The disparity between the impact on the eastern and western regions of the state is also of concern. Eversource says it will raise $60 million in rate revenue from the east and $35 million from the west, which seems fair on the surface, but that $60 million would come from 1.2 million customers in the heavily populated east while only 215,000 customers — businesses, residents, municipal buildings and so on — which share the $35 million burden for the west. That translates to a $166 increase per customer in the west and $50 per customer increase in the east. The Berkshires shouldn't be subsidizing eastern electricity rates while it carries its only high burden.

Eversource says it is seeking to address a revenue deficiency of $35.7 million in the western end of the state and adds that it has been investing in better technology and other improvements. The company can certainly make a case for a rate hike increase, just not one that Mr. Stasiowski described as "insulting" because of the adverse impact on businesses of such a hike. Ms. Begrowitz also pointed out to The Eagle that her company is already hit with three rate increases a year by Eversource.

For traditional businesses, it appears too easy for Eversource to simply go to state regulators and request a rate hike without finding ways to cut its costs — which businesses like Onyx and Interprint will have to do if hit by the rate hike. Businesses that are unhappy with Eversource rate hikes also have no option of going to another source of electricity.

Eversource is asking DPU for permission to get a 10.5 percent increase in return on equity, compared to the 9.3 percent that was the average return on equity for utilities around the country in 2016. While 9.3 percent should be the absolute ceiling, its impact on Berkshire businesses would be only marginally less than the 10.5 percent increase, and that is without factoring in the unfair imbalance between east and west.

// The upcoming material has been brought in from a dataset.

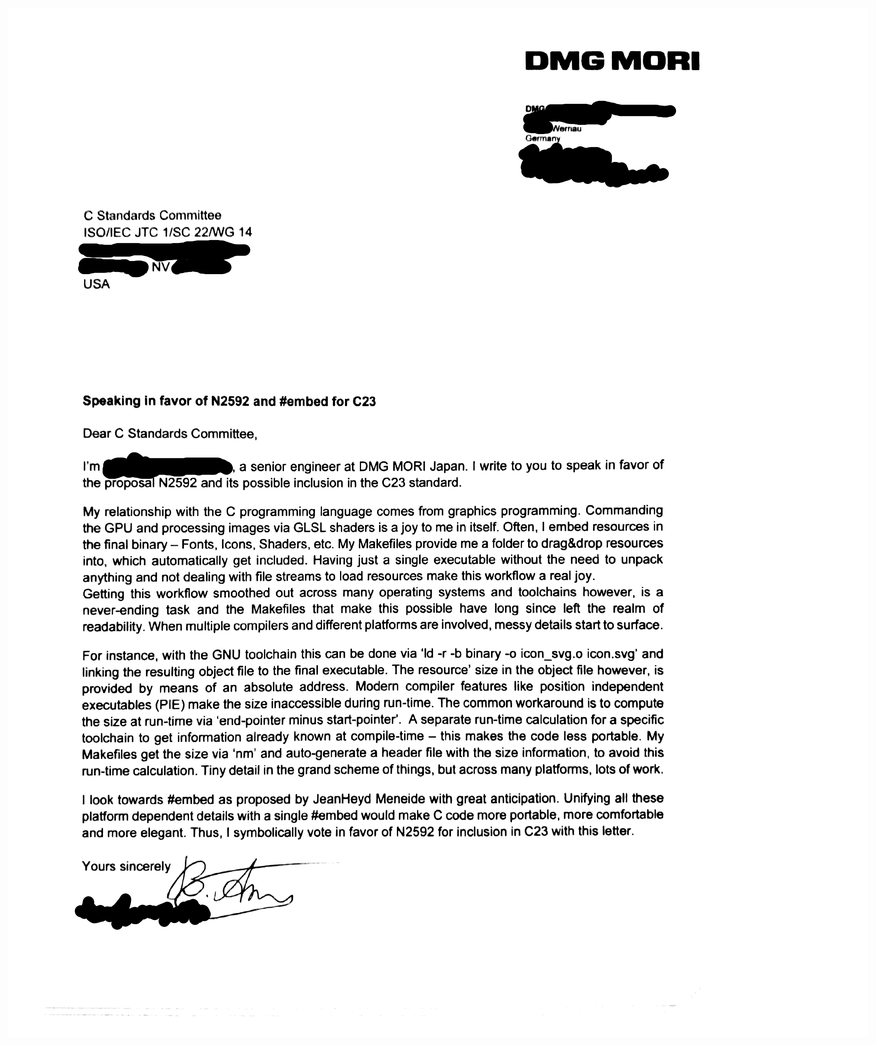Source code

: [!["A letter from a company by the name of 'DMG Mori', sent to the C Standards Committee (with the address of the company, the Committee, and name/e-mail of the signee blacked out). The full text is included just below, for reading."](/assets/img/2022/07/Embed%20Support%20Letter%20-%20DMG.png)](/assets/img/2022/07/Embed%20Support%20Letter%20-%20DMG.png)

"When so many customers today are struggling to make ends meet and businesses are trying to lower their energy costs to maintain and grow jobs, it is time to return money to customers, not to raise their electric bills," Attorney General Healey testified at a state Department of Public Utilities hearing in Springfield late last month. Ms. Healey will testify at Monday's hearing, which will be held at 6 p.m. at the Berkshire Athenaeum. We urge the DPU to deny Eversource's rate hike request. Eversource has not made an adequate case for it the businesses, municipalities and residents that will be punished by it.